In cases where the type of a document is not recognised, the summarisation process will still continue to avoid leaving a document unsummarised.

ELEKS' solution: model selection and tech stack

While developing our PoC, we investigated a variety of LLMs to identify the best solution for generating summaries for medical documents. To determine the best model among all, we based our choice on three parameters: prompting capabilities, price and the final output of the summary.

We investigated both general-purposed models, such as GPT-3.5 Turbo and GPT-4, as well as specifically trained LLMs designed for medical summarisation, which we hosted ourselves, including DHEIVER/Medical Summarisation, MedLlama2, Meta-Llama/Meta-Llama-3.1-8B, and FalconsAI/Medical Summarisation. Let's take a closer look at them.

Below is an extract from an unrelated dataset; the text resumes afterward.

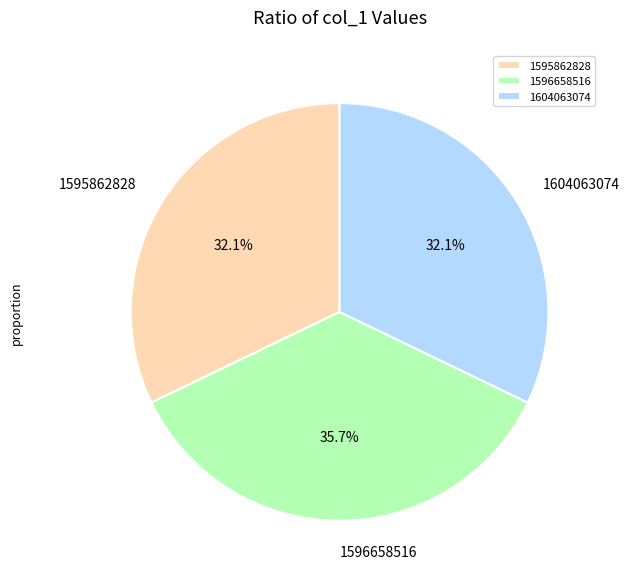

Is there any slice that represents more than half of the pie?

No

While these models produced reasonable results, they lacked flexibility. We couldn't customise the output through prompting; we uploaded documents and waited for preconfigured summaries, and prompting capabilities was a key criteria for us. Generally, the results from these models weren't bad; we found that general models combined with effective prompting delivered significantly better outcomes.

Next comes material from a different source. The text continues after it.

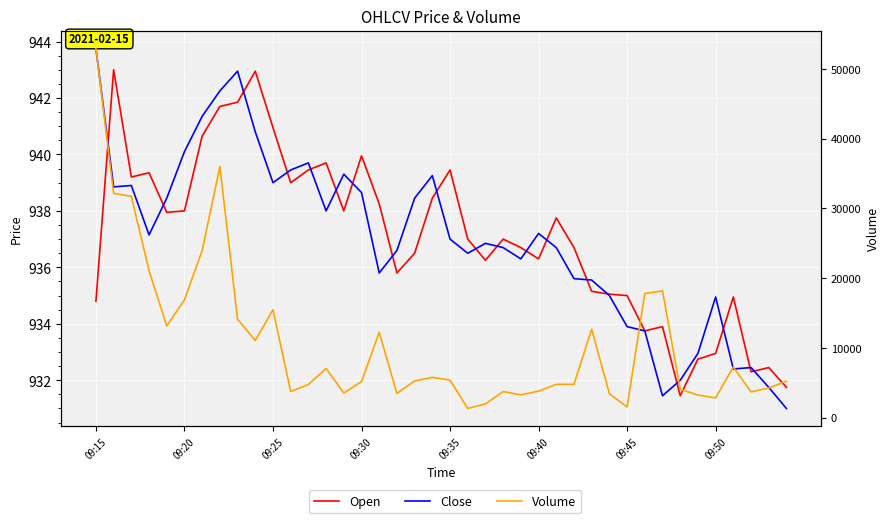

At which label does Volume first exceed 5269?

09:15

This insight led us to choose Llama 3.1, a "self-hosted" LLM that gave us more control over the summarisation process and security, as information is "self-hosted." However, running such a powerful model required considerable computing resources, and maintaining it on a Virtual Machine with adequate power was costly. To address these challenges, we transitioned from "self-hosted" to Azure AI, which allowed us to switch models in minutes, pay only for what we use, and receive immediate output.

We have also tried ChatGPT 3.5 Turbo, but it is limited in terms of the size that will be analysed (a few pages max). After realising this, we decided to switch to a newer model, like GPT-4o.

Currently, we are relying on Azure AI, where we are running OpenAI's GPT-4o model. This solution gives us both the flexibility for prompting and the power to process and summarise large volumes of medical data.

In terms of the overall architecture, our PoC is entirely based on the Microsoft Azure platform. We utilise .NET technology in the backend to manage and adjust workflows. The combination of Azure AI and .NET is effective, flexible, and extendable for summarising medical information.

Conclusions

Over only a couple of weeks, we created our AI-powered solution for medical document summarisation, which represents a significant step forward in addressing the challenges of information overload in healthcare. By leveraging advanced language models and cloud technologies, this tool offers healthcare professionals a way to quickly digest vast amounts of patient data, potentially improving decision-making and patient care.

One can easily see how other systems, formats, and models could be quickly integrated into this proof of concept. As we look to the future, the planned enhancements - including EMR integration and multi-document synthesis - promise to further streamline healthcare processes. This innovation exemplifies how AI can be harnessed to increase efficiency and improve patient outcomes by allowing healthcare providers to focus more on direct patient care. As the healthcare industry continues to evolve, solutions like this will play a crucial role in managing the ever-growing volume of medical data, ultimately contributing to a more effective and responsive healthcare system.